Я отправился в деловую поездку в Сан-Франциско, чтобы завершить дела с центральным калифорнийским офисом. Остановился у Б., молодой программистки, работавшей в нашем центральном офисе. Её отец был священником в одном из наиболее либеральных местных приходов, а мать — советником в администрации штата по делам религий. Б. снимала маленькую квартиру в округе Тендерлойн — районе порномагазинов и заведений с красными фонарями. Ее родители были очень обеспокоены этим. За небольшое время она ухитрилась переспать с огромным количеством мужчин, преимущественно старшего возраста. Особенно ее тянуло к тем, кто работал или хотя бы имел косвенное отношение к исследованиям в области космоса. Ее заветной мечтой было родить ребенка в космосе. Квартира Б., заполненная вещами, напоминающими о космосе, представляла собой настоящую орбитальную капсулу посреди района, где жителей интересовали куда более земные дела.
Из Сан-Франциско я написал письмо матери. И послал его через Катю: настолько отчужденным от матери и удаленным от российского прошлого себя ощущал, что нуждался в переводчике, посреднике, который близко знал бы нас обоих и мог перевести мои чувства в понятные для матери слова.
ВОЗВРАЩЕНИЕ В РЕАЛЬНОСТЬ
Я возвратился в Сидней довольно изнуренный. Во время путешествий растаяла большая часть моих сбережений. У меня не было работы, дом в Каранде пришлось продать, чтобы было на что жить.
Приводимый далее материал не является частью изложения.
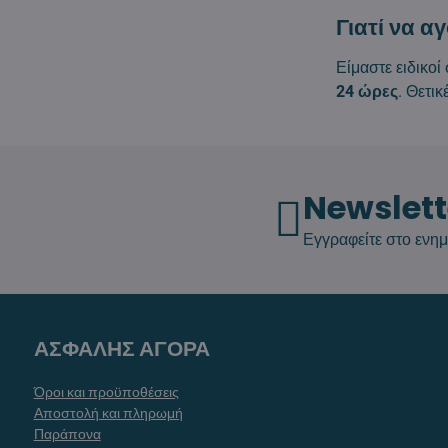
Γιατί να α
Είμαστε ειδικο
24 ώρες
. Θετι
Newslett
Εγγραφείτε στο ενημ
ΑΣΦΑΛΗΣ ΑΓΟΡΑ
Όροι και προϋποθέσεις
Αποστολή και πληρωμή
Παράπονα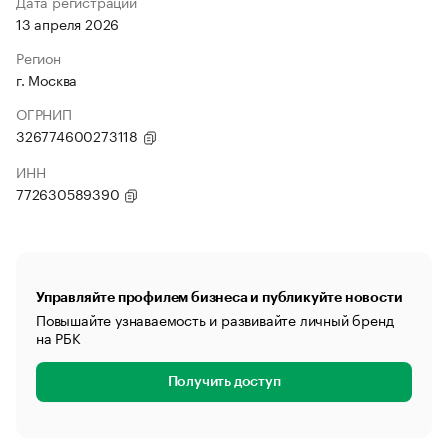
Дата регистрации
13 апреля 2026
Регион
г. Москва
ОГРНИП
326774600273118
ИНН
772630589390
Управляйте профилем бизнеса и публикуйте новости
Повышайте узнаваемость и развивайте личный бренд
на РБК
Получить доступ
Мне исполнилось сорок три. Я не принимал никаких мер, чтобы обеспечить свою старость. Друзья, которых волновало мое будущее, советовали найти работу, обрести стабильность, осесть.
Пытался писать, но из этого тоже ничего не вышло. Все движения казались больше ритуальными, чтобы подбодрить друзей и самого себя. После периода возбуждения во время путешествий маятник качнулся обратно. Именно тогда я снова позвонил матери. Мать говорила успокаивающе, не было ни раздражения, ни огорчения, ничего напоминающего размолвку, как я ожидал. Это был наш второй разговор за более чем двадцать лет.
Приятель, доктор, чуть было не уговорил меня принимать лекарство от депрессии. В эти моменты помрачения я видел себя типичным Питером Пэном, психологическим недорослем, соскальзывание которого в религию, мистицизм и другие высокоинтеллектуальные занятия было бегством от настоящей ответственности за себя и свою судьбу.